Al principio, ella negaba con fuerza, resistiendo cada palabra, cada intento por quebrarla. Pero poco a poco, el miedo y la confusión comenzaron a hacer mella.
Las voces se infiltraban como veneno. Algunas decían que Zhen la había entregado. Que todo había sido parte de un plan para deshacerse de ella. Que había sido olvidada. Otras veces, solo repetían su nombre, una y otra vez, hasta que ese sonido dejaba de tener significado.
El segundo día, trató de aferrarse a su identidad practicando en su mente la etiqueta y los modales que la habían acompañado toda su vida, pero hasta esas imágenes se escapaban.
Recordó cómo debía sostener una taza de porcelana sin temblar, cómo inclinarse con respeto sin mostrar debilidad. Intentó imaginar el tacto del vestido de ceremonia, el sonido de los pasos sobre mármol pulido. Pero su mente confundía los detalles: ¿era su vestido azul o dorado? ¿Había música o solo silencio?
Pensaba en Zhen, pero las emociones se mezclaban sin sentido: ¿era amor? ¿odio? ¿miedo? Todo era confuso.
Recordaba sus ojos, oscuros como la noche, a veces cálidos, otras fríos. ¿Le había sonreído alguna vez sinceramente? ¿O era solo otro rostro más entre las sombras? Se preguntaba si él vendría a buscarla, si notaría su ausencia. ¿O tal vez había sido un estorbo desde el principio?
El tercer y cuarto día las voces y la oscuridad se hicieron más intensas. La memoria de su pasado y de su presente se desvanecía como humo, y ella apenas podía sostener una idea clara.
Las paredes parecían cerrar sobre ella. A veces, escuchaba pasos y respiraciones cerca, aunque no hubiera nadie. Un espejo colgado frente a la celda le devolvía un reflejo que ya no reconocía: ojos apagados, mejillas hundidas, cabello enmarañado.
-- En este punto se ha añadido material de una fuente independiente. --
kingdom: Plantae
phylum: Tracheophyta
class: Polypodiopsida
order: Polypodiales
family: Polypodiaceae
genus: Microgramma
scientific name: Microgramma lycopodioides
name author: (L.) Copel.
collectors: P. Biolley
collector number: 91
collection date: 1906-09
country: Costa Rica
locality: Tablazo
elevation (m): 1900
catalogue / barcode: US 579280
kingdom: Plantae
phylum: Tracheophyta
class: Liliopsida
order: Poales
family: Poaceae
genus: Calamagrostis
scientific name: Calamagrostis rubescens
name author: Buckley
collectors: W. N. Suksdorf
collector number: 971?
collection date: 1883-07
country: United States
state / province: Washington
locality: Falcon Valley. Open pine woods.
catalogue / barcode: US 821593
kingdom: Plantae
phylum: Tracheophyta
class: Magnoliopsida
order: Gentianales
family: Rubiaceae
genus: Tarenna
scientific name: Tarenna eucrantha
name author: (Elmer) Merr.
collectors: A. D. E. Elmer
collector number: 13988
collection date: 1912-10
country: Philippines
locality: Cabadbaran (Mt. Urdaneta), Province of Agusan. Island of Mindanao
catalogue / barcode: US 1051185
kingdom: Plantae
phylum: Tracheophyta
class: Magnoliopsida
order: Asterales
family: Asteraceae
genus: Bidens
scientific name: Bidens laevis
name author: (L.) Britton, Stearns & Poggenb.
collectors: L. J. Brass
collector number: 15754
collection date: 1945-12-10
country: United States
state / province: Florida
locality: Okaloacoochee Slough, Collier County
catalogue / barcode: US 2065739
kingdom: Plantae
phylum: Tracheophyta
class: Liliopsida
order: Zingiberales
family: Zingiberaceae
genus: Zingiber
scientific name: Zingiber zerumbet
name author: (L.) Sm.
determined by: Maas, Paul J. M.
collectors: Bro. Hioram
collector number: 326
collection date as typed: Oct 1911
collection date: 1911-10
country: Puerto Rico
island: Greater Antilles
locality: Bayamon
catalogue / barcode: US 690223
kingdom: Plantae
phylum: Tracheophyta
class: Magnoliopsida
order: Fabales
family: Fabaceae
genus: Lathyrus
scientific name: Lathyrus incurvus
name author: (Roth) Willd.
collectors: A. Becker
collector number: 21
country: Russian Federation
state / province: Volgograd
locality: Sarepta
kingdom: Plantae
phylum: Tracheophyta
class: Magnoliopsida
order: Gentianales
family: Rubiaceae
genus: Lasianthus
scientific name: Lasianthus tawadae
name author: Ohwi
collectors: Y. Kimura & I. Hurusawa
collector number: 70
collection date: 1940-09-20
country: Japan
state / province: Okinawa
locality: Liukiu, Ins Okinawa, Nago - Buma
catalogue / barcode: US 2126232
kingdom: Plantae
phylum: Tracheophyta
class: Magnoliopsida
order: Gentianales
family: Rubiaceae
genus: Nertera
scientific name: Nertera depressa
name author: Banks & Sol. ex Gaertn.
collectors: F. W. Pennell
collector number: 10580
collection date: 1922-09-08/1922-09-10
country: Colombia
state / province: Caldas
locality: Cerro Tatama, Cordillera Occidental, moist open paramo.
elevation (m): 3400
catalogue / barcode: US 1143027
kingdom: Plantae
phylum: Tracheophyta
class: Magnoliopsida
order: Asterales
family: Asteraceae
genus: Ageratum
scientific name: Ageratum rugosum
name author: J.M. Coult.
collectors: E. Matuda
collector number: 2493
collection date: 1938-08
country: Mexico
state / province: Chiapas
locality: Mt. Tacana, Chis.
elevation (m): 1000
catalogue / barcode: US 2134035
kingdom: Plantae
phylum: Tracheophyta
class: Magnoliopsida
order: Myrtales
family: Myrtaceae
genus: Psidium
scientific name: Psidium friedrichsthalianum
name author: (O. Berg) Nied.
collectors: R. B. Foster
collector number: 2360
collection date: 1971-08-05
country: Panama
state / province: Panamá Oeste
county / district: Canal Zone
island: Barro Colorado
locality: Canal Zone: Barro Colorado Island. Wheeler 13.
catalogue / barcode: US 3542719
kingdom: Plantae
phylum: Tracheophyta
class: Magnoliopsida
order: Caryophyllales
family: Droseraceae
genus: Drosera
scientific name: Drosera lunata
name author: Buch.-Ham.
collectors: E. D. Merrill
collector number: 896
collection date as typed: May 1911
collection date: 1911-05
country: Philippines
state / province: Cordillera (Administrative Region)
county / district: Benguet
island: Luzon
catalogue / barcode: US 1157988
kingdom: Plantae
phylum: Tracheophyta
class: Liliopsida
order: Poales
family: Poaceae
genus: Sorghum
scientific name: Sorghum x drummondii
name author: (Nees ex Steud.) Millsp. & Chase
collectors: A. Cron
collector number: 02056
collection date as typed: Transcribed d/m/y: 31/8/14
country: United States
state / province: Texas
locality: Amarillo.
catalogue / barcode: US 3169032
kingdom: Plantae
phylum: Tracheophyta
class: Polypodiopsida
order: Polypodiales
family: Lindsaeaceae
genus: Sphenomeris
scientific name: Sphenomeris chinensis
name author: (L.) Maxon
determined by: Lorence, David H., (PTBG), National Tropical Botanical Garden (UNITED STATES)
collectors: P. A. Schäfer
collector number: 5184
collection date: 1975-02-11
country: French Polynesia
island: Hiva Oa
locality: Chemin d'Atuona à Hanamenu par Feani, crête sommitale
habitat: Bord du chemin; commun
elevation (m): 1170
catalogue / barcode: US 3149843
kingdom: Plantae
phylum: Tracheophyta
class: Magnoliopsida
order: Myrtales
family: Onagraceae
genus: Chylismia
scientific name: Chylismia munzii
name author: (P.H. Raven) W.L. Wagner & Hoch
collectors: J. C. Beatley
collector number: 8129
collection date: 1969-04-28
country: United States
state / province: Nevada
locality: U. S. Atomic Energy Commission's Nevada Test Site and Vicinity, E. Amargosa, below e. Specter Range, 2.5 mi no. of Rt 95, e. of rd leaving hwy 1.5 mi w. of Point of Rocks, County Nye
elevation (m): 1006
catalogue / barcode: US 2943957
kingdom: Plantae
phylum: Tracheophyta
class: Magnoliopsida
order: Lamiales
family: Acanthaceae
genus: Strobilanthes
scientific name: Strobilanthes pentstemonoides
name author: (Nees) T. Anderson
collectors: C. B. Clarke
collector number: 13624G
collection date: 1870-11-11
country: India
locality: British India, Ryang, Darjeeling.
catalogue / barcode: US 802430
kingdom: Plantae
Se tocaba el rostro con manos temblorosas, intentando recordar cómo se veía antes, pero no lo lograba.
Un destello fugaz de un jardín, un paseo por un mercado, la sonrisa de un hombre... pero no podía ubicar esos recuerdos en su alma.
La visión del jardín era la más insistente: flores de loto flotando en un estanque, el perfume del jazmín en el aire. Una figura junto a ella. ¿Zhen? ¿Su padre? ¿Un desconocido? Esa imagen venía y se iba, como una luciérnaga en la niebla.
La mañana del quinto día, sus captores la golpearon sin piedad, su cuerpo temblaba y el dolor nublaba su mente. Cayó inconsciente en el suelo frío de la celda.
Sus costillas dolían con cada respiración, y un sabor metálico llenaba su boca. Sintió el líquido caliente correr desde su ceja partida hasta la mejilla. El mundo se volvió blanco y negro, y luego solo blanco. Silencio.
Pero, justo en ese momento, una sombra surgió en la puerta. Zhen, acompañado por un pequeño grupo de guardias de élite, irrumpió en la casa.
—¡Deteneos! —gritó Zhen con furia.
Los golpes resonaron por los pasillos. Espadas desenvainadas, gritos ahogados, cuerpos cayendo. El eco de la batalla llenó el lugar maldito. Zhen avanzó con determinación, cada paso impulsado por el miedo y la rabia. Había buscado a Mei Ling durante días, enfrentando la burocracia, la traición y la desesperanza. Y ahora, por fin, la había encontrado.